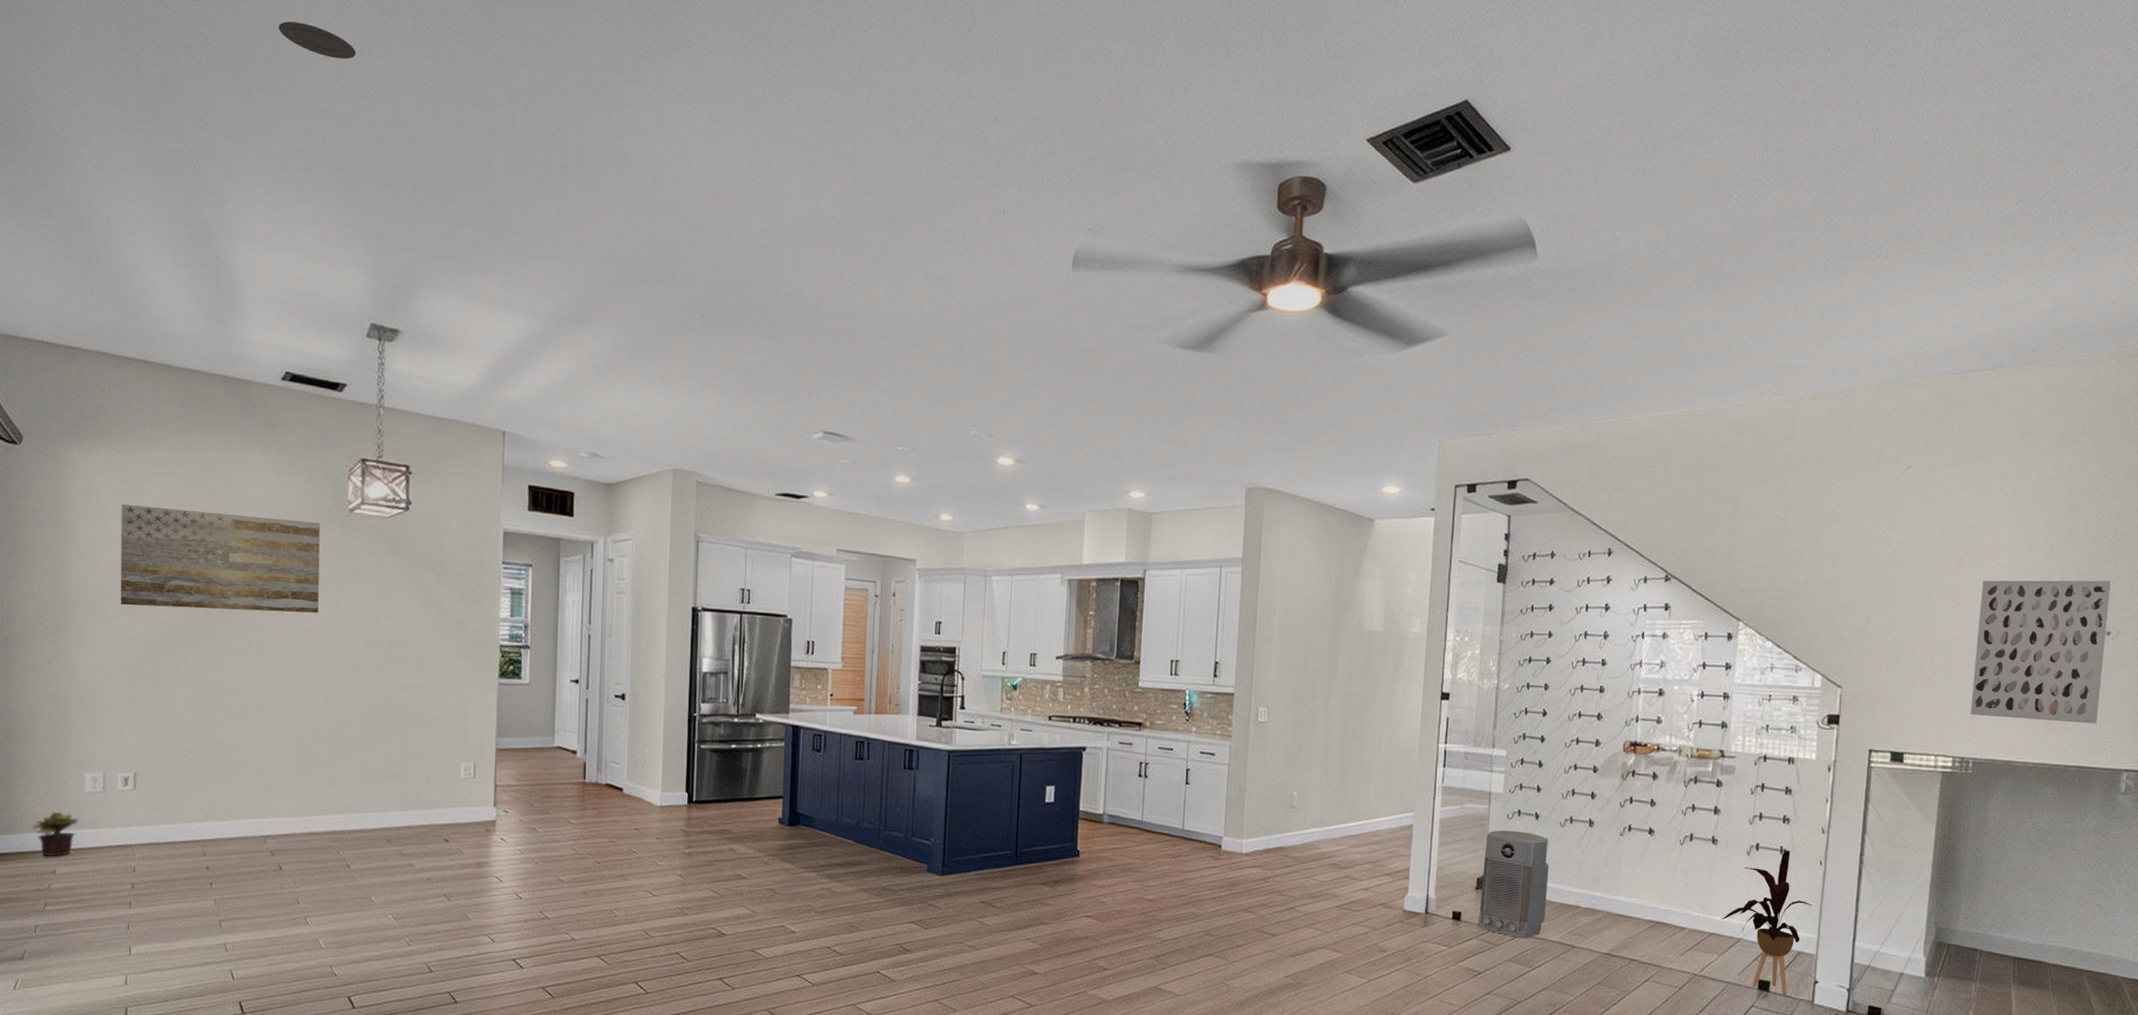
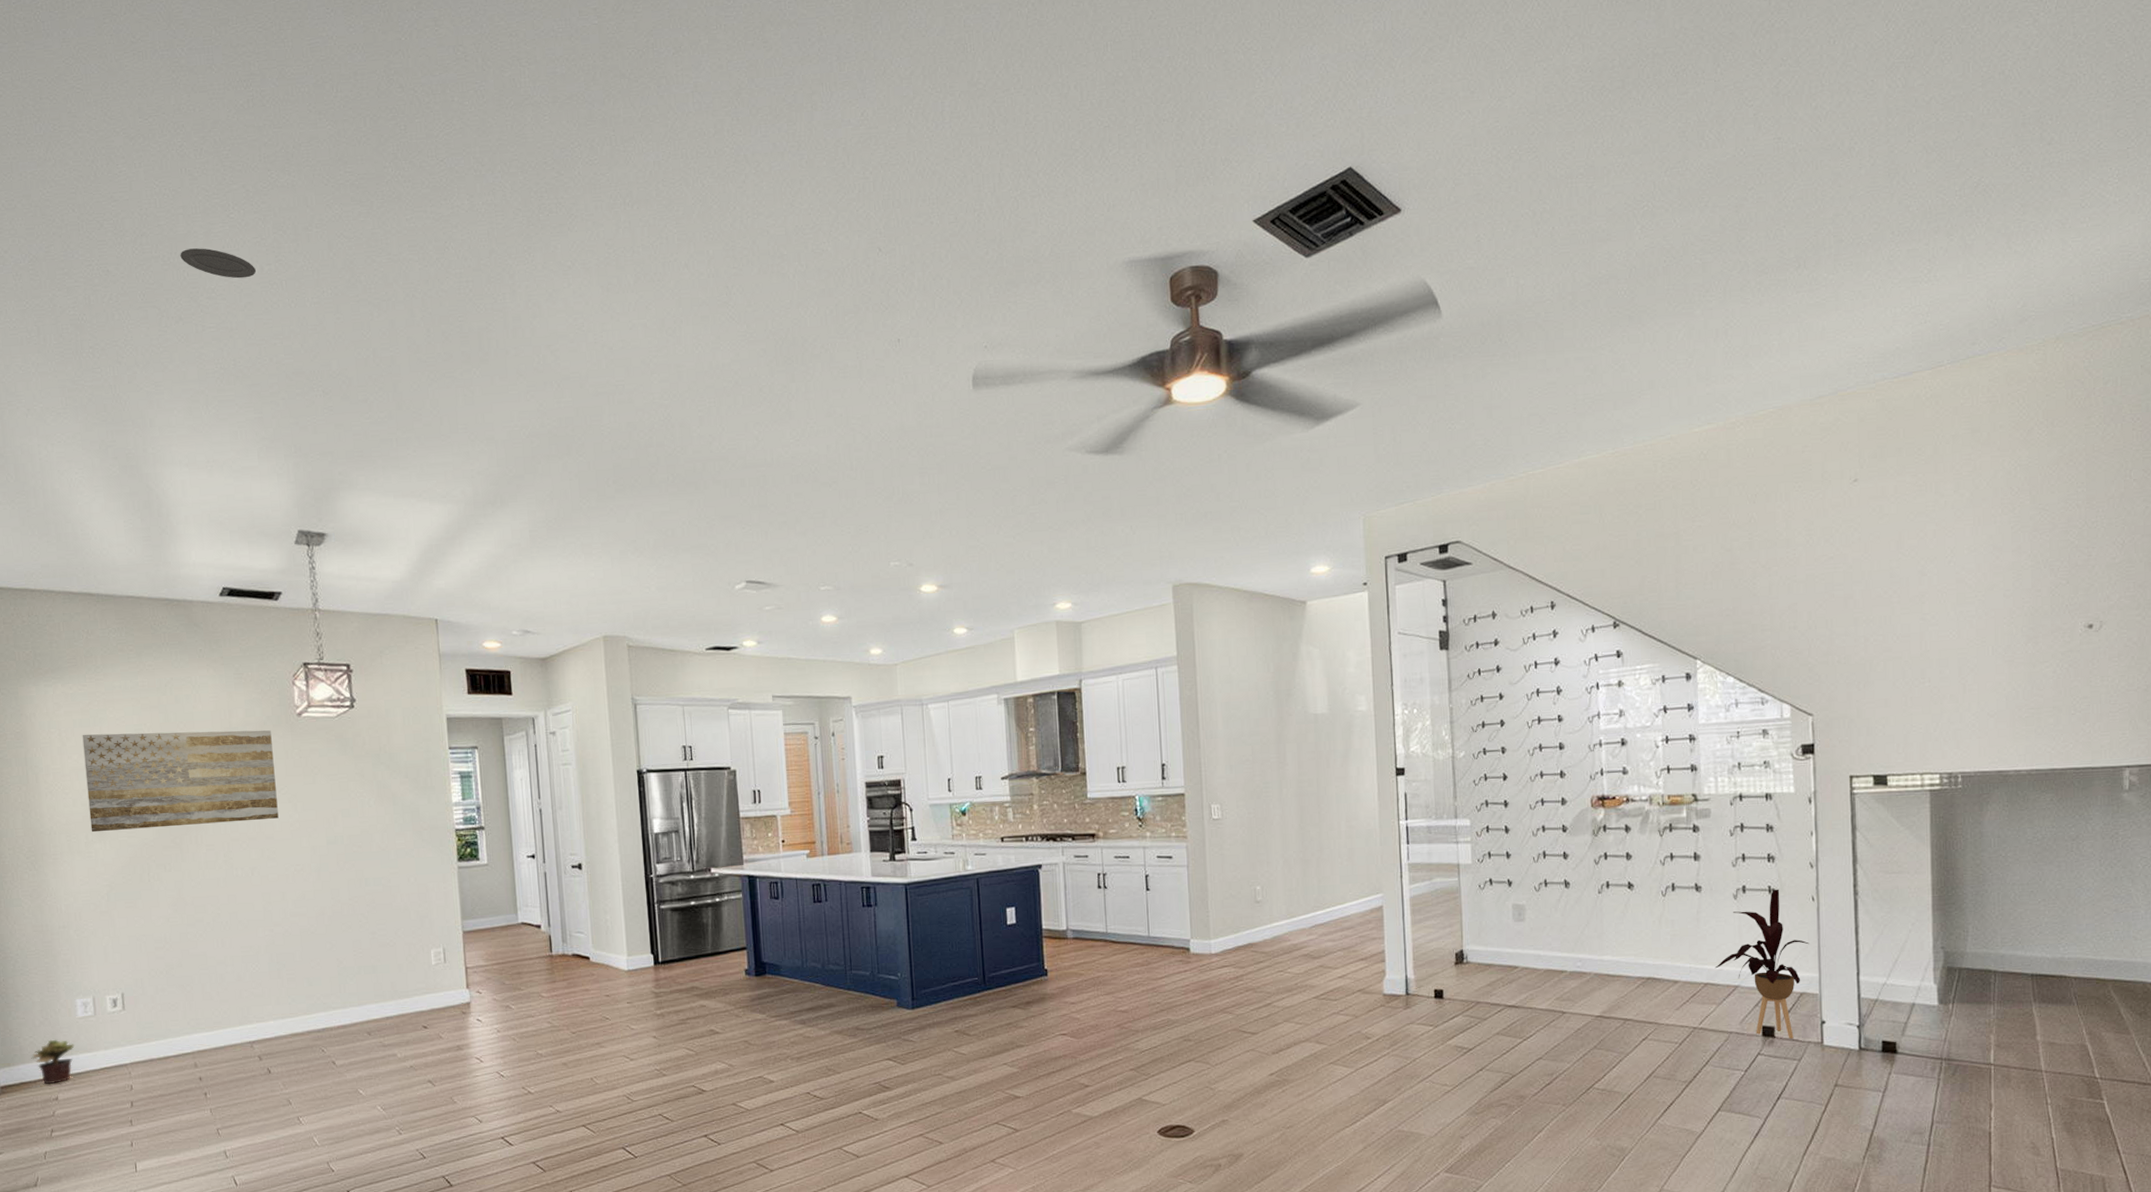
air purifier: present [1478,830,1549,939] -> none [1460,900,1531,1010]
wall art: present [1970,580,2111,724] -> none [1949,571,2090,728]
============
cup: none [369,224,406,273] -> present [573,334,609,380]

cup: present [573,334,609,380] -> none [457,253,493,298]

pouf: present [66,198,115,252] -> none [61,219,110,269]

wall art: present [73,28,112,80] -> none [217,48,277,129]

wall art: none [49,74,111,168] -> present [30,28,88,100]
============
Using the listing above, return word for word each line from the one that has "cup: none [369,224,406,273]" through the one that has "wall art: none", and no line outside that range.

THE ANSWER:
cup: none [369,224,406,273] -> present [573,334,609,380]

cup: present [573,334,609,380] -> none [457,253,493,298]

pouf: present [66,198,115,252] -> none [61,219,110,269]

wall art: present [73,28,112,80] -> none [217,48,277,129]

wall art: none [49,74,111,168] -> present [30,28,88,100]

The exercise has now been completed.